A Scalable Approach to High-Impact Tutoring for Young Readers: Results of a Randomized Controlled Trial

A primary goal of early elementary education is developing literacy skills (Fiester, 2010), yet two-thirds of US students will not be proficient readers by the time they reach 4th grade (U.S. Department of Education, 2022). The COVID-19 pandemic rallied the nation around the need to catch students up and to address “lost learning.” However, even prior to the pandemic, millions of students across the country were not learning to read through classroom instruction alone (Lesnick et al., 2010). 

Decades of evidence point to an effective intervention to help struggling readers: one-on-one or small group tutoring (Neitzel et al., 2022). Research consistently demonstrates that tutoring interventions have substantial positive effects on student learning—often translating to an additional 3-15 months of schooling (Nickow et al., 2020). The evidence base for early elementary tutoring in reading is particularly strong, although the effectiveness of individual programs can vary greatly (Heinrich et al., 2014; Nickow et al., 2020; Wanzek et al., 2016).

The documented variations in tutoring-program effectiveness may be, in part, due to the wide range of interventions that people refer to as tutoring. While some tutoring may take the form of homework help and drop-in support (Robinson et al., 2022), reading tutoring interventions that provide students with one-on-one, personalized reading instruction consistently demonstrate the largest improvements in reading achievement (Cavanaugh et al., 2004; Gersten et al., 2020; Neitzel et al., 2022; Slavin et al., 2011; Wanzek et al., 2018; Wanzek et al., 2016). Specific programs may differ in delivery or approaches, but most effective reading tutoring programs involve students meeting for 20-60-minute sessions several times a week with a consistent educator and use evidence-based reading curricula (Galuschka et al., 2014; Wanzek et al., 2018; Wanzek et al., 2016). These features align with the definition of “high-impact” tutoring, which involves substantial time each week spent in required tutoring; sustained and strong relationships between students and their tutors; close monitoring of student knowledge and skills; alignment with school curriculum; and oversight of tutors to assure quality interactions (Robinson & Loeb, 2021).
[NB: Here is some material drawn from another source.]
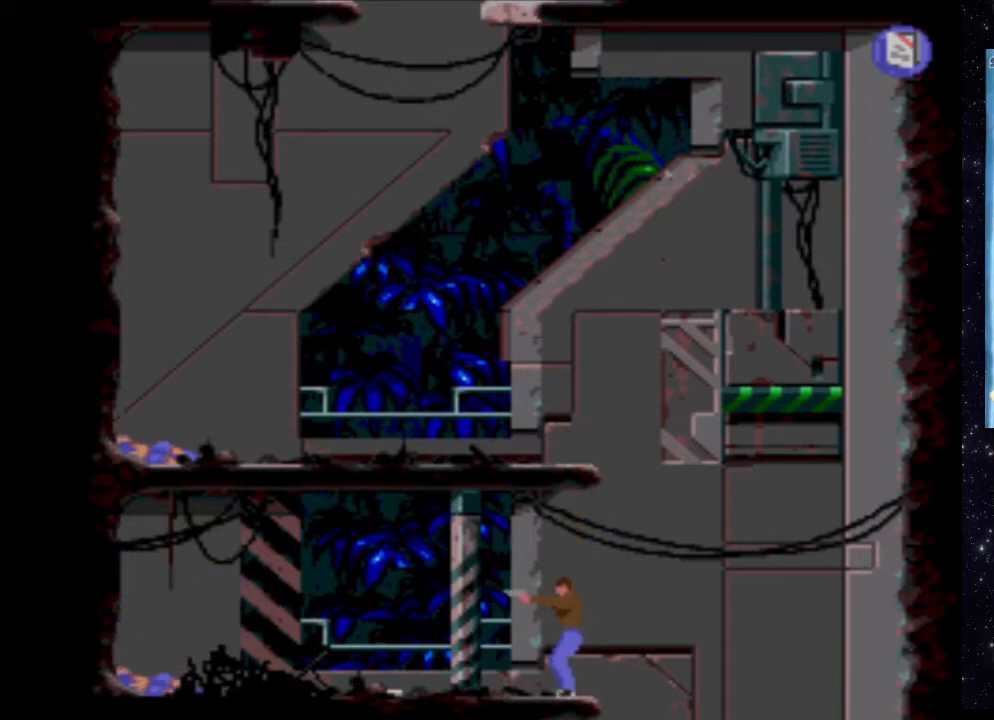
{"buttons": [], "events": [[200, "B", "down"], [360, "B", "up"]]}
High-impact tutoring programs drive the large effect sizes cited in the literature, but they can be hard to scale and require substantial resources to implement (Thomas, L.G., et al., 2022). Successful tutoring programs often require dedicated tutoring blocks within the school schedule and cost, at a minimum, over $1000 per student (e.g., Guryan et al., 2021; Sirinides et al., 2018). Given the large expected effect sizes, high-impact tutoring is quite cost-effective at improving student learning outcomes (Guryan et al., 2021). However, the urgent and growing demand for high-impact tutoring programs to build children’s reading skills (U.S. Office of the Press Secretary, 2022) and common implementation issues (Carbonari et al., 2022), may prompt district leaders to search for even lower-cost programs that fit within existing school schedules. 
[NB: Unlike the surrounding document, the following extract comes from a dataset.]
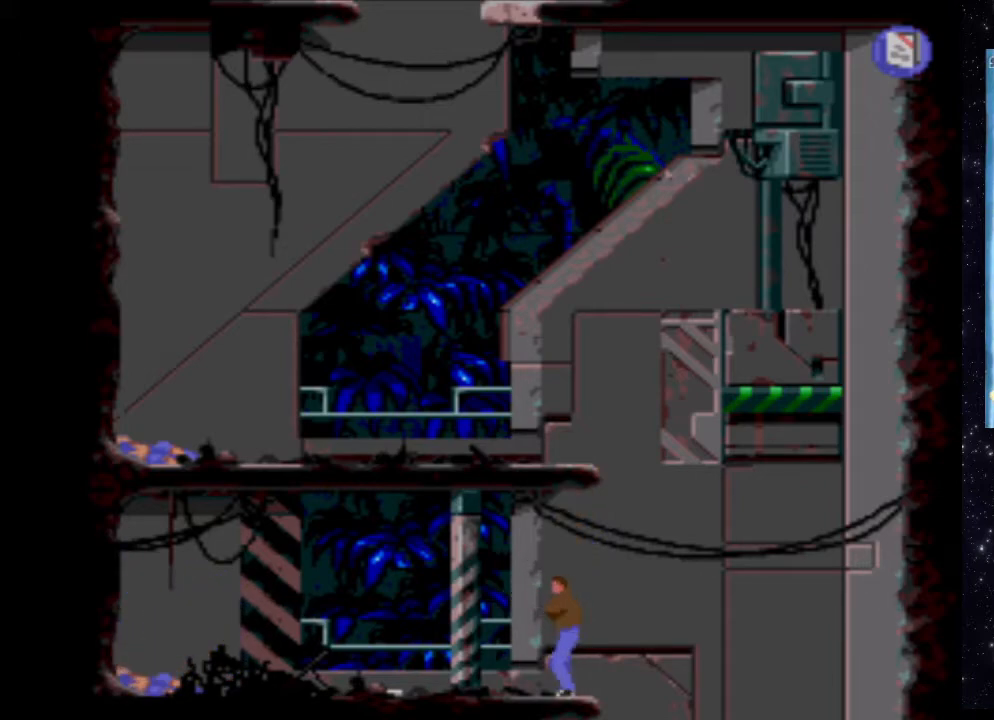
{"buttons": [], "events": []}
In this brief, we present results from a randomized controlled trial of an early elementary reading tutoring program that has been designed to be affordable at scale. During the 2021-22 school year, over eight hundred kindergarten students in a large Southeastern school district were randomly assigned to receive supplementary tutoring with the Chapter One program. The program embeds part-time tutors into the classroom to provide short bursts of instruction to individual students each week over the course of the school year. The consistent presence of the tutors allows them to build strong relationships with students and meet students’ individual needs at the moment they might most benefit from personalized instruction. 

We found that students who participated in Chapter One’s program were over two times more likely to reach the target reading stage by the end of kindergarten (a 120% increase). The positive findings at the end of the first year of implementation provide promising evidence of an affordable and sustainable approach for delivering one-on-one personalized reading tutoring at scale.